Rain. Thundering, stormy rain. The night was threateningly black, hardly dissipated in areas by dim streetlights. The hot, heavy breath of the Earth stifled the air, the forceful rain pounded the pavements, pouring in freezing sheets that evaporated the moment they hit the furnace-like roads. The entrance of St Mungo's was quiet, deceptively so. At the witching hour of midnight, Nature was in turmoil, but the Wizarding world was silent.
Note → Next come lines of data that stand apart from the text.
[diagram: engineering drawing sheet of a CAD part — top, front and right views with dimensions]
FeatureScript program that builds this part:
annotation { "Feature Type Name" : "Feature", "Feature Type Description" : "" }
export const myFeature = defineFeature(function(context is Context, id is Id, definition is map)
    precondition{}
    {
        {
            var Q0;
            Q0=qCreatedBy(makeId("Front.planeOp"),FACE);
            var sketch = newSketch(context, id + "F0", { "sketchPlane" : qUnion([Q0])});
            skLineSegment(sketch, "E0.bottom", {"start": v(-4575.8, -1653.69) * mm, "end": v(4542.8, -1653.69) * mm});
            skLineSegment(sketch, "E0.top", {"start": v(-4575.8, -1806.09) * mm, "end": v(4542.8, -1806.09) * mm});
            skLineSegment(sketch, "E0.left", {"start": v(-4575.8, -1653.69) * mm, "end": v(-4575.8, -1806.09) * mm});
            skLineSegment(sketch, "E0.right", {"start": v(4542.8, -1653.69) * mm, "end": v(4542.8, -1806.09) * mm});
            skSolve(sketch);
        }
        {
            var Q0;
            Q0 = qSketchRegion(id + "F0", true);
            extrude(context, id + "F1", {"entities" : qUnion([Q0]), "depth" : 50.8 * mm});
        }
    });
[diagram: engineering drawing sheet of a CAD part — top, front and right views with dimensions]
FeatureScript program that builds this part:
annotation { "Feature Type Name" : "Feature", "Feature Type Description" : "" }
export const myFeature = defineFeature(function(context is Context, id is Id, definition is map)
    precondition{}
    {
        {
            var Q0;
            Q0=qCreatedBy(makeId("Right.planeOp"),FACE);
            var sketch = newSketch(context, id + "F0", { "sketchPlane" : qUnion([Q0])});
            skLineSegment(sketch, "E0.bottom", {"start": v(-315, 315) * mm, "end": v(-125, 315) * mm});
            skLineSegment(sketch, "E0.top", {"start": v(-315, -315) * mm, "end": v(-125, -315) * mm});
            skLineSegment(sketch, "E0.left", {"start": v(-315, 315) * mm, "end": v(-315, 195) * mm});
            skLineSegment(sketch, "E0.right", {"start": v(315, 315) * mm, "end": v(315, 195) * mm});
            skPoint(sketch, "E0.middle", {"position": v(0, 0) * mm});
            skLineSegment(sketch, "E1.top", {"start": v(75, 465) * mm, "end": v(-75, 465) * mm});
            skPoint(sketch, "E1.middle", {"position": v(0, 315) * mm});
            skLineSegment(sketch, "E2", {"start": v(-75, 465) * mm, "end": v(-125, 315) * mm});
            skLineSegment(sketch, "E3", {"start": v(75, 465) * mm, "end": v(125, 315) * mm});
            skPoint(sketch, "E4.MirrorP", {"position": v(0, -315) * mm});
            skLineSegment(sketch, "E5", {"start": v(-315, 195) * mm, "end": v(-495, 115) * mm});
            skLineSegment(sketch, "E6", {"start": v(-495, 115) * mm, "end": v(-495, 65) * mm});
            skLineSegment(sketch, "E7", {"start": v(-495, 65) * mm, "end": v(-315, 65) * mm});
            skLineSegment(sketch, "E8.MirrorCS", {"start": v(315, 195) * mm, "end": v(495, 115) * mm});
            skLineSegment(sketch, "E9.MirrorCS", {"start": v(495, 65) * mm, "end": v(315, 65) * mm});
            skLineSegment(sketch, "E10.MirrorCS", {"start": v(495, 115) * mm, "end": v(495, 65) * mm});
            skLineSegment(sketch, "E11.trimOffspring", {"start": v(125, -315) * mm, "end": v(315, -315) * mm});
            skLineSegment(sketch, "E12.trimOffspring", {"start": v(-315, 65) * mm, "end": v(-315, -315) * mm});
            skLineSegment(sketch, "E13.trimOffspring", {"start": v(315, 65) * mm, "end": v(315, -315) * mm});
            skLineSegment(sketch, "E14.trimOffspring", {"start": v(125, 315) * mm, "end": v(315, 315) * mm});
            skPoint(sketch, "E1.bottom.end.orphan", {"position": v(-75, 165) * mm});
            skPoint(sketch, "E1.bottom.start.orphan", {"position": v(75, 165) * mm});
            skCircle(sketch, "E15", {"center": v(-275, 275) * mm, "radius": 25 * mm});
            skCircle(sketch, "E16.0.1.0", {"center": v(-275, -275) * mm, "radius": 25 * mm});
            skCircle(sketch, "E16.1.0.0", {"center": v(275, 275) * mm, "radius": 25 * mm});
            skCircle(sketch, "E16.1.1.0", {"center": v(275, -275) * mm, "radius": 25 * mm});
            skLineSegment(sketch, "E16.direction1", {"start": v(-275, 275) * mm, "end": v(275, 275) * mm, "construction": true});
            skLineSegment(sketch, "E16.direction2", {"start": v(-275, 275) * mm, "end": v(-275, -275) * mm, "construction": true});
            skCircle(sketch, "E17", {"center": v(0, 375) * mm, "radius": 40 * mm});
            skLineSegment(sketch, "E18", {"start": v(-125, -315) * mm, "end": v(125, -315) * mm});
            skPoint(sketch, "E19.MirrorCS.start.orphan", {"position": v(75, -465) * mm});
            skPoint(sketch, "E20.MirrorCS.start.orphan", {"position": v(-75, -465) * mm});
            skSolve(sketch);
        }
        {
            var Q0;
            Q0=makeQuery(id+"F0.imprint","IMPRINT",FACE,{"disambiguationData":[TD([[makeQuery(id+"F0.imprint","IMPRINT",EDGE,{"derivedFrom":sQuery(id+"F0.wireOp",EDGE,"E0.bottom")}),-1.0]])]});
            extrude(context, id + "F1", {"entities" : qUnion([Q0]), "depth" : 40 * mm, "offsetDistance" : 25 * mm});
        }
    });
Or maybe only the surface was calm, the interior brimming with things that were best left unsaid, deeds better left undone.
In that tempestuous night, through the glass display of a dilapidated brick-work building, the hidden entrance of the most famous Wizarding Hospital, a figure darted out. It was a mere silhouette in the darkest of nights, a figure which ran and ran on the slippery pavements like the very hounds of the Devil were after him, then twisted in mid-air and disappeared with a pop.
Albus didn't know where he was. He didn't care. All he knew was that, wherever, wherever he had Apparated, it was far away from the hospital. And it was still raining. The rain, hot and cold, merciless, beat down on his arms like a frenzied sprite, poured down his sleeves, drenched his socks, scoured his face. Salty trails, running down his cheeks mingled with the rain and flowed freely. Albus lifted up his face to the heavens, willing the dirt, the grime, the sickness to be scoured away by the purifying acid, the rain. But it was no use. The nausea twisted and curled in his stomach like a furious Basilisk, and Albus could hold it in no longer. His dark hair whipped in the rain as he fell to his knees and retched, black bile clawing up his throat and forced to the ground. He vomited till the pain receded, till the nausea stopped, till the world stopped spinning wildly before him. But the images were burned on the back of his eyelids, and try as he would, the fresh waves of sickness and nausea hit him again, and again, till his stomach cried in protest, till the vomit was food no more, but pure water and bile.
His knees were digging painfully into the stone pavement, his hands in a claw-like grip. The world was a mere blur. The stench burning his throat and nostrils was intolerable. His ears could hear nothing, not footsteps, not words, not voices. His limbs were shaking. But Albus stayed, kneeling, in the pouring rain. It wasn't that he didn't want to get up. It was more of how he couldn't. Not anymore. Never again.